Sempre sul fronte lombardo è da segnalare la riapertura della “nave” di Bertolaso, cioè della struttura di terapia intensiva realizzata nella primavera del 2020 nei locali dell’ex Fiera di Milano. Una struttura che comprende 30 posti letto, costata quasi un milione di euro per ciascuno di essi.
Una struttura che era stata aperta alla fine della prima ondata pandemica e che funzionò per pochi giorni e per pochi pazienti, la cui efficienza, oltretutto, è minata alla base dal fatto di avere un solo reparto di terapia intensiva, non inserito in un contesto polispecialistico, necessario per offrire un’assistenza efficiente a pazienti gravi.
Tuttavia, tale struttura fu allora pervicacemente voluta dalla coppia Fontana-Bertolaso che non volle nemmeno prendere in considerazione la possibilità di ampliare reparti di ospedali che avevano spazi disponibili.
La sua riapertura, oggi sembra rispondere al desiderio di Fontana di aumentare di qualche unità le terapie intensive per far rimanere, grazie alle nuove regole date dal governo, la Lombardia in “zona gialla” e non disturbare neanche marginalmente la produzione.
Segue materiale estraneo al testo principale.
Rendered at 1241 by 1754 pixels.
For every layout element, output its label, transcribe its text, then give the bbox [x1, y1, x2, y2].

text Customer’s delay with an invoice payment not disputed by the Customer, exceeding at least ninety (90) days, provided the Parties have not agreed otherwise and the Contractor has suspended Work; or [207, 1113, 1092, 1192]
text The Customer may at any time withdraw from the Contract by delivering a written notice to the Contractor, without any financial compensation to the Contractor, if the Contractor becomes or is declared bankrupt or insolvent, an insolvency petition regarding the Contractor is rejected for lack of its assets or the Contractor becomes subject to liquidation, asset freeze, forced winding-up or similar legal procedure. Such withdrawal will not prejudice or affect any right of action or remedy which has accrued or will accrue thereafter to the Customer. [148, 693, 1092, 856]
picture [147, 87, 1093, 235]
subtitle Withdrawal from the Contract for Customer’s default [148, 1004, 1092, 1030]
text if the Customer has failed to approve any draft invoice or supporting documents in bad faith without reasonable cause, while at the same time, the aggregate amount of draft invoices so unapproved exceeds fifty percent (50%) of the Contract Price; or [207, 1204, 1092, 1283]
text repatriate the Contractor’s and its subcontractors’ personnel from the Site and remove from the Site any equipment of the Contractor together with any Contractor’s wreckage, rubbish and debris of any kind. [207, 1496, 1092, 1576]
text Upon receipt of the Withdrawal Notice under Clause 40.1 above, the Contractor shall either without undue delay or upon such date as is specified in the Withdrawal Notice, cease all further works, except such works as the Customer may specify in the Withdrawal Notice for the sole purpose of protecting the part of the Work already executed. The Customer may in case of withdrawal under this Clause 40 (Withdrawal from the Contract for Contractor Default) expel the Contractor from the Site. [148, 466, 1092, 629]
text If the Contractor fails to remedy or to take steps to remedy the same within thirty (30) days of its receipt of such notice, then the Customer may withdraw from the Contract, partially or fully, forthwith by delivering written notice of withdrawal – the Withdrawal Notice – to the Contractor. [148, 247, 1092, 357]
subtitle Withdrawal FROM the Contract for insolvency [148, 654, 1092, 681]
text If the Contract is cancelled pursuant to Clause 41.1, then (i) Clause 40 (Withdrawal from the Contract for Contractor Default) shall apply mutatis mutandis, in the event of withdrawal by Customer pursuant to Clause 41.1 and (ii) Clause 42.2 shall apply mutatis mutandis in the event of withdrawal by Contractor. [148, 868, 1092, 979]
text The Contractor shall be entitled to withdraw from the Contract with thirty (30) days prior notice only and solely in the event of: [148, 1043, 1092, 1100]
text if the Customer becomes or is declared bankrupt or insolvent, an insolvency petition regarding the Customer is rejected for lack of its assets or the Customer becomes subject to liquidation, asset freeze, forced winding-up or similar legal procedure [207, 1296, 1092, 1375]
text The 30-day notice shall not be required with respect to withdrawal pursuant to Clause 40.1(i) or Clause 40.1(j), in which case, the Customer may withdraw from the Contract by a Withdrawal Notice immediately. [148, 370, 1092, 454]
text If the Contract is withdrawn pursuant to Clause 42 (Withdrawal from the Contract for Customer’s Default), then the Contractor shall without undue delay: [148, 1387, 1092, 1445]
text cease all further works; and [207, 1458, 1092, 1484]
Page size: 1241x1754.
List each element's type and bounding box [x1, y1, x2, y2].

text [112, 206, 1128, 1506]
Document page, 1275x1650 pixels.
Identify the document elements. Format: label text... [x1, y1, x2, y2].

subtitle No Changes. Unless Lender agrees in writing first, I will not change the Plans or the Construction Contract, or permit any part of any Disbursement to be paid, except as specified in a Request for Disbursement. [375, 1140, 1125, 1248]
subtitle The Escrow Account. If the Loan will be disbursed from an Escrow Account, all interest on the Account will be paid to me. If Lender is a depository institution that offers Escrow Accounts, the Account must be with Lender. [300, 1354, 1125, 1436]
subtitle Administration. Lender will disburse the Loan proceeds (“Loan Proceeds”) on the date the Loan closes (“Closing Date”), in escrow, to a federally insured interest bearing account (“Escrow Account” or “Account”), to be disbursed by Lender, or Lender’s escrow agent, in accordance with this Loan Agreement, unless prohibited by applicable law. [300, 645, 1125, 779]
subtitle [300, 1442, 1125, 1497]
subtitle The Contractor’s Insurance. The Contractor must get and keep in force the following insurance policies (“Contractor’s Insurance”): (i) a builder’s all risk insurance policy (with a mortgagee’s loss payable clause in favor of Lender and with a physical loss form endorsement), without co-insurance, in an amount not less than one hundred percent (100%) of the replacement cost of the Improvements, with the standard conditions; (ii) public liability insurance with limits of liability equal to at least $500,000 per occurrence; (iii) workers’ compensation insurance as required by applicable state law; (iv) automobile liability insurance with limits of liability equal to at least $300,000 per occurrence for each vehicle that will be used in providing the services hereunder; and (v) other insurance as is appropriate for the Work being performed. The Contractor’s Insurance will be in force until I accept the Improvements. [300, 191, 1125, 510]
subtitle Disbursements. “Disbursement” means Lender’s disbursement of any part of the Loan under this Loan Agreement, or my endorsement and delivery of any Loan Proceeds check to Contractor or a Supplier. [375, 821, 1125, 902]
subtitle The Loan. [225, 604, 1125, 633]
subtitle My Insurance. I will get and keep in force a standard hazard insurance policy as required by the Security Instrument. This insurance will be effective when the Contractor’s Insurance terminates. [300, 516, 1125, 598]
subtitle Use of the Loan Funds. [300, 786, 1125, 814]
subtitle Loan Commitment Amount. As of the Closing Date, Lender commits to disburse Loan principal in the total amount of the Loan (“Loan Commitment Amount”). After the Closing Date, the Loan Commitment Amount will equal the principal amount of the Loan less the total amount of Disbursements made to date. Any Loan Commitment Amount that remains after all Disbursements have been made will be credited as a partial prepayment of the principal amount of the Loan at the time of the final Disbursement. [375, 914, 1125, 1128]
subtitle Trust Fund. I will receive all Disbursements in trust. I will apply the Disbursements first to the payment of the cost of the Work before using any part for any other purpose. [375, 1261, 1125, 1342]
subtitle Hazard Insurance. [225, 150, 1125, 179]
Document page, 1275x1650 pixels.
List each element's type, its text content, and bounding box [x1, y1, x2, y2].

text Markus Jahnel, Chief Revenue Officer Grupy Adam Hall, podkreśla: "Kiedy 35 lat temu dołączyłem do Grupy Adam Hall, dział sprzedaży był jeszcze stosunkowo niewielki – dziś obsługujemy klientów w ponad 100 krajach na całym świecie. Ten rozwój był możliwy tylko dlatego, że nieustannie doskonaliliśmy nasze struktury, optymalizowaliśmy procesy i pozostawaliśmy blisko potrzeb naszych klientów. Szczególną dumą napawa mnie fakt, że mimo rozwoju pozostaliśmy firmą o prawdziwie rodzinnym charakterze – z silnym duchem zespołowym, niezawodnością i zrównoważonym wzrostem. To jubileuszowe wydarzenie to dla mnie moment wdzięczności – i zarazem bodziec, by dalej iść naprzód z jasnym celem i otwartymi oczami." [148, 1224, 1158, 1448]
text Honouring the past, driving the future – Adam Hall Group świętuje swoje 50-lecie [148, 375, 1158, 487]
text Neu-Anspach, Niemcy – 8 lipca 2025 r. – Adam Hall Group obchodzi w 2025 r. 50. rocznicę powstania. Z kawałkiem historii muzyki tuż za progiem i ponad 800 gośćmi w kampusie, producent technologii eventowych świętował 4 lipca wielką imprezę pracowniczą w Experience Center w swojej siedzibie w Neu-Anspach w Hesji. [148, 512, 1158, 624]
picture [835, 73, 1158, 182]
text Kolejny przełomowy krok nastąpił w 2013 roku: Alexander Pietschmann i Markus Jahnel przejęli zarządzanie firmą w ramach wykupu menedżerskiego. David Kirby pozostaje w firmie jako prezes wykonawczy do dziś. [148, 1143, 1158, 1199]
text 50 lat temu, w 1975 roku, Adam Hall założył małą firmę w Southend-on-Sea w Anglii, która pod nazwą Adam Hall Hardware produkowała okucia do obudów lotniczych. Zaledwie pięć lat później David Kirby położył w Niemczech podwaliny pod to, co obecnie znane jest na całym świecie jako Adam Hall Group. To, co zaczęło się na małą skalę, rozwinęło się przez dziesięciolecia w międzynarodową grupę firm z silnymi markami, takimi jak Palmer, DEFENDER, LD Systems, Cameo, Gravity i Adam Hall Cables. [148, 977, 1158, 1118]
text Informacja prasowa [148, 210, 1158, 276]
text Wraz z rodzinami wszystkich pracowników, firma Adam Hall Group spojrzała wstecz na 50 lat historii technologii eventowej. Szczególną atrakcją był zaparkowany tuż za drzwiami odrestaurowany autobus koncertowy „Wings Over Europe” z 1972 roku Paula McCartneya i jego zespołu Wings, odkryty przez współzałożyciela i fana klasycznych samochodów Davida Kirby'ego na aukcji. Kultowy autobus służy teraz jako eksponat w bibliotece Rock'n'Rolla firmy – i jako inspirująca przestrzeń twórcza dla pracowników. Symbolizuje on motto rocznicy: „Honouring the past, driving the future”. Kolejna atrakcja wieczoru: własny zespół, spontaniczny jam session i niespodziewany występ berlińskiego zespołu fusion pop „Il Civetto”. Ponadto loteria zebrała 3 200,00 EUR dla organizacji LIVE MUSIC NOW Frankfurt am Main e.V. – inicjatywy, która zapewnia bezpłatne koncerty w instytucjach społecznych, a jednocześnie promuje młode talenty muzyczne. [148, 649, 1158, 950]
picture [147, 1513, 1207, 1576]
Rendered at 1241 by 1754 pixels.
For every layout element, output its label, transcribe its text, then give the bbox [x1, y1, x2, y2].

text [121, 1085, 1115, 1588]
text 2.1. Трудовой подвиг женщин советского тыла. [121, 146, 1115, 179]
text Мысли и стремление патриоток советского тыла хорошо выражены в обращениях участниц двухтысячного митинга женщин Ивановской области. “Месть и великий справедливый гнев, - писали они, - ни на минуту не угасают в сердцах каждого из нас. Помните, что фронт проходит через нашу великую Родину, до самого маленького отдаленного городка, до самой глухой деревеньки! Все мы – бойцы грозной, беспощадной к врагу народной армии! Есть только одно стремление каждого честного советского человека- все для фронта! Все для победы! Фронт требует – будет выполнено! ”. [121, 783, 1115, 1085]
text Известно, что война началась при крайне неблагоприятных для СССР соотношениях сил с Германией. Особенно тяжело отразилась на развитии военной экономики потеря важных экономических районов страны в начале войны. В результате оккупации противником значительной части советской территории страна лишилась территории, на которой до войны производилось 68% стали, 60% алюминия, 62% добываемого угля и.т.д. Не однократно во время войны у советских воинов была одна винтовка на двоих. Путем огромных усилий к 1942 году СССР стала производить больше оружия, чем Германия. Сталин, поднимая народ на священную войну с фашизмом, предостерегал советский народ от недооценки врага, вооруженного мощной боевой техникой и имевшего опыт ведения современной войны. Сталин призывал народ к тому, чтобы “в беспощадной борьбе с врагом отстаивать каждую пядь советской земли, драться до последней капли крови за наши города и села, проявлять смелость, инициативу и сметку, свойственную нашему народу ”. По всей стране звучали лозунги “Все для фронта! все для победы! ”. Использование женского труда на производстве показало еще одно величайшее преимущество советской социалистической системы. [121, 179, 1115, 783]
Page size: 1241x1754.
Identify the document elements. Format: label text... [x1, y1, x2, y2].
Il problema principale della cosiddetta “nave” è però, dopo due anni, ancora quello del personale. Infatti tale struttura funzionò, nel 2020, grazie a personale sottratto al Policlinico e all’Ospedale Niguarda, in pratica spostando, con un gioco delle tavolette, medici e infermieri da un ospedale all’altro.
Ciò costrinse anche a creare nuove équipe, tra sanitari che non si conoscevano, in una specialità come la terapia intensiva, dove la fiducia reciproca e l’intesa rapida tra medici e infermieri è fondamentale.
A distanza di due anni, si ripropone il medesimo problema, vale a dire la mancanza di personale e ancora una volta la “nave” drenerà sanitari dagli altri ospedali, poiché nuove assunzioni non sono state fatte. Non solo, ma ora il problema è più grave poiché, a differenza che nel 2020, un numero significativo di medici e infermieri è impegnato nella gestione dei centri vaccinali che allora non esistevano.